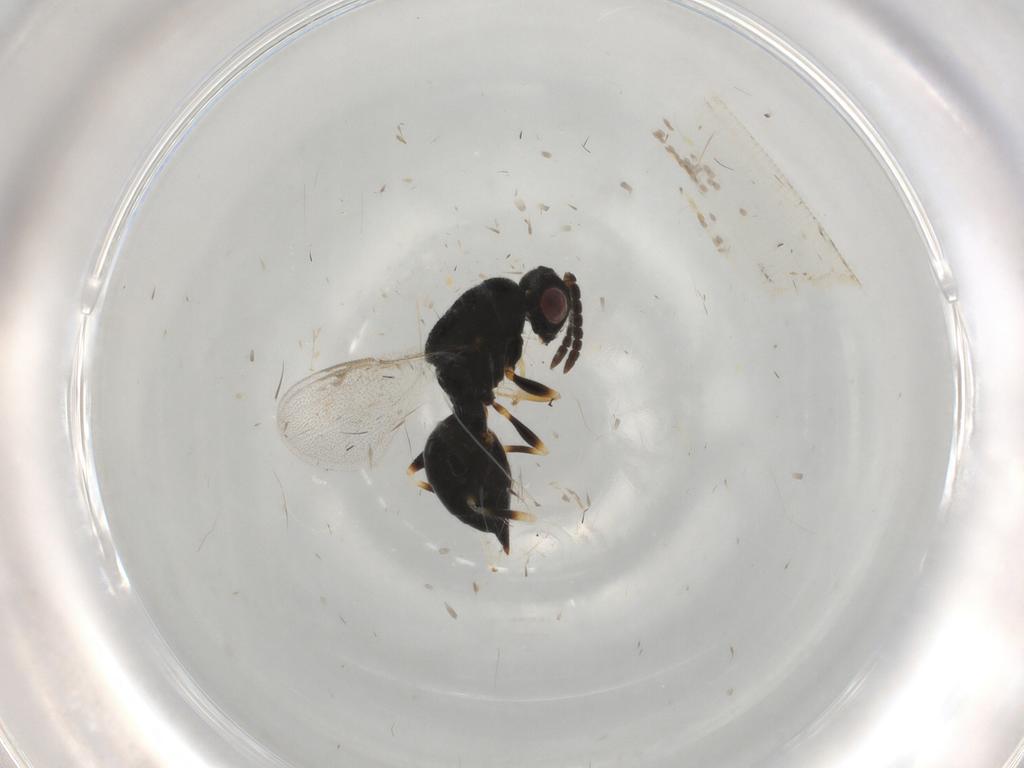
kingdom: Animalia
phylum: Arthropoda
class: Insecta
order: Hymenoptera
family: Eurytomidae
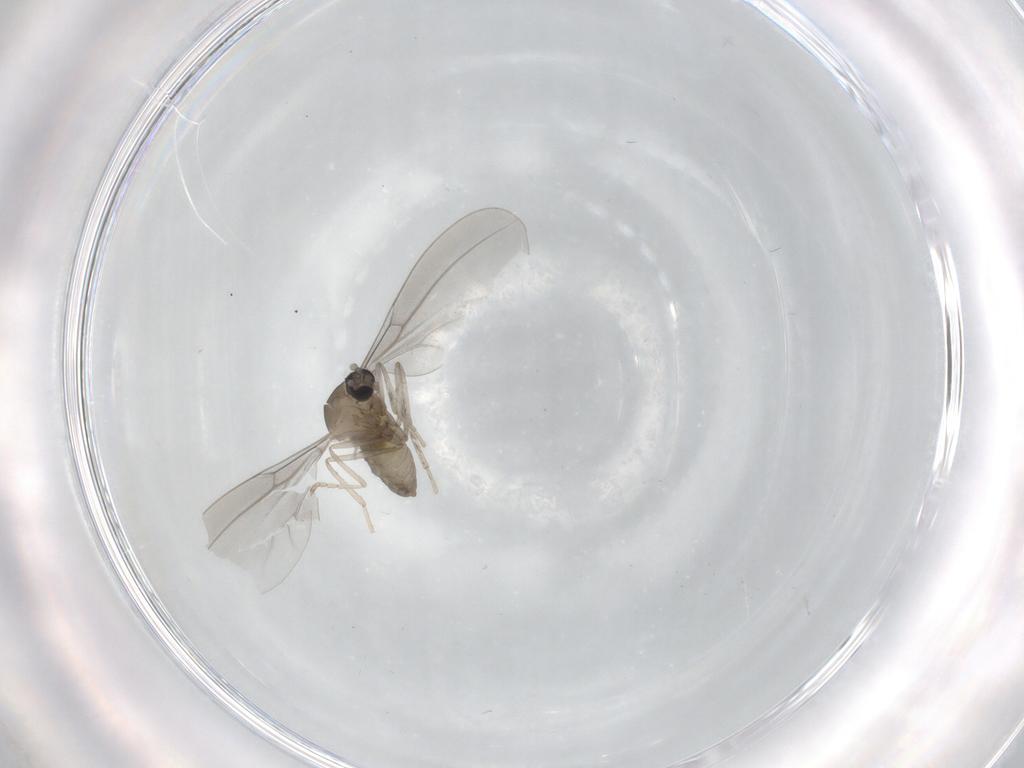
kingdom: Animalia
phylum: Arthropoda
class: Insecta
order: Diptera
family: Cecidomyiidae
==*==
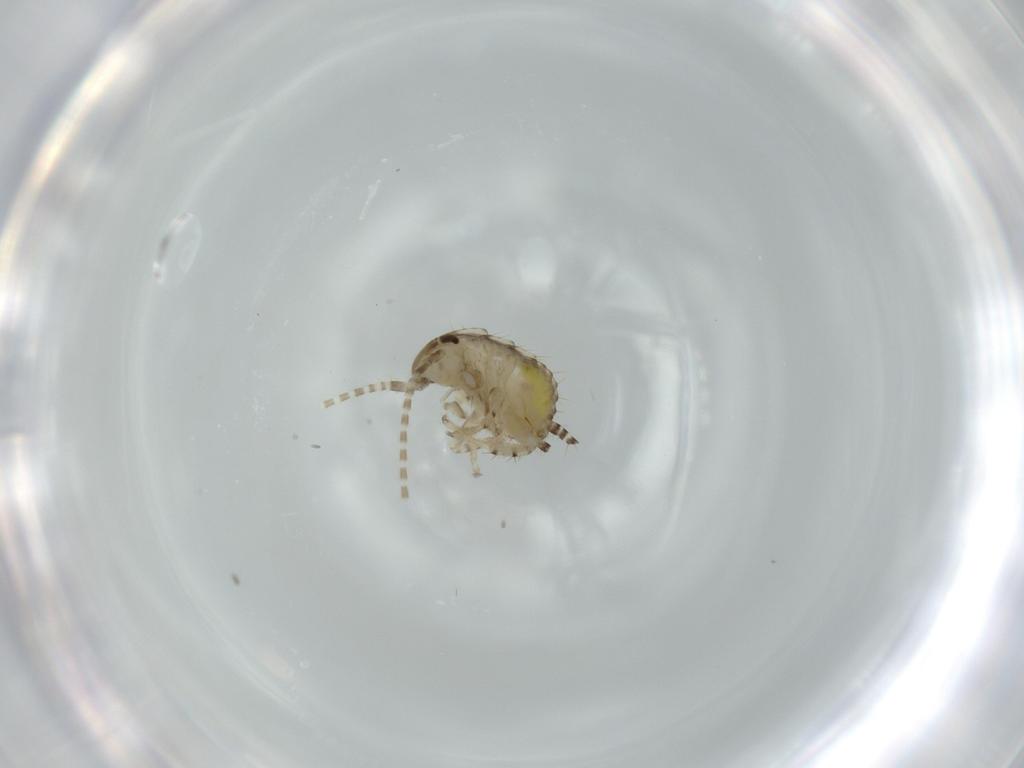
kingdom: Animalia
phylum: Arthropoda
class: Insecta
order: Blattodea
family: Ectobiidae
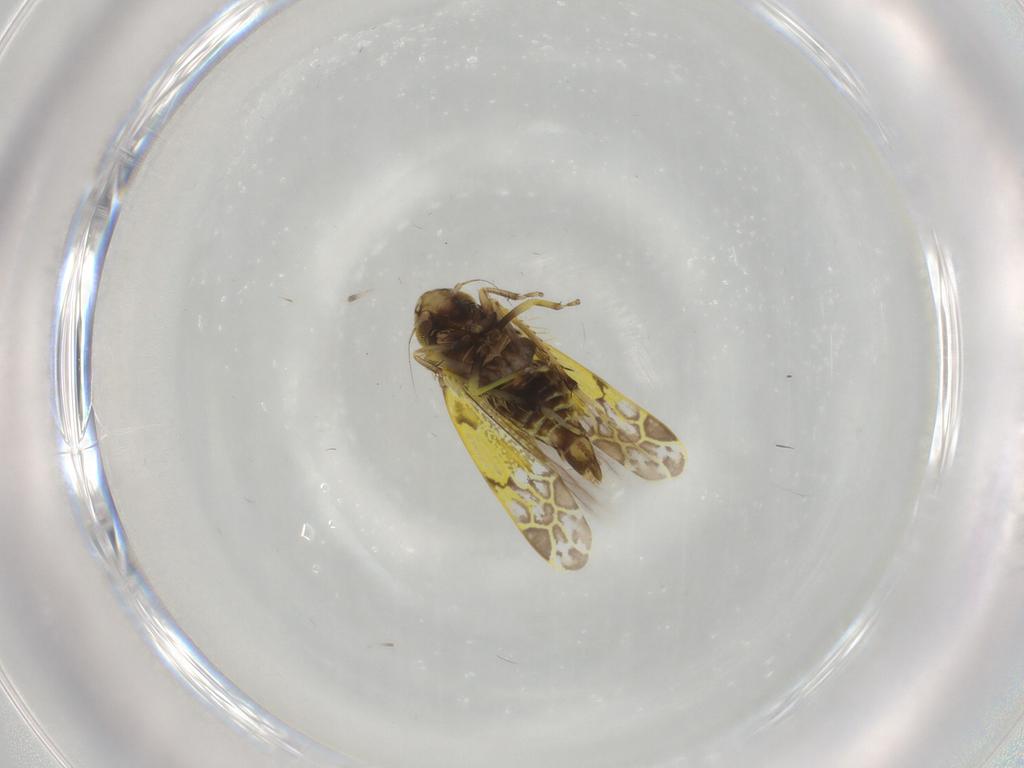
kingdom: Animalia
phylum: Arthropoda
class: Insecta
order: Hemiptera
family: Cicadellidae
==*==
» **OBJECTIVE**
Copy the lines from the line with "order: Blattodea" up to and including the line with "family: Cicadellidae", swapping "order" for "group" and keeping everything else the same. Leave the pictures out.

» **EXERCISE RESPONSE**
group: Blattodea
family: Ectobiidae
kingdom: Animalia
phylum: Arthropoda
class: Insecta
group: Hemiptera
family: Cicadellidae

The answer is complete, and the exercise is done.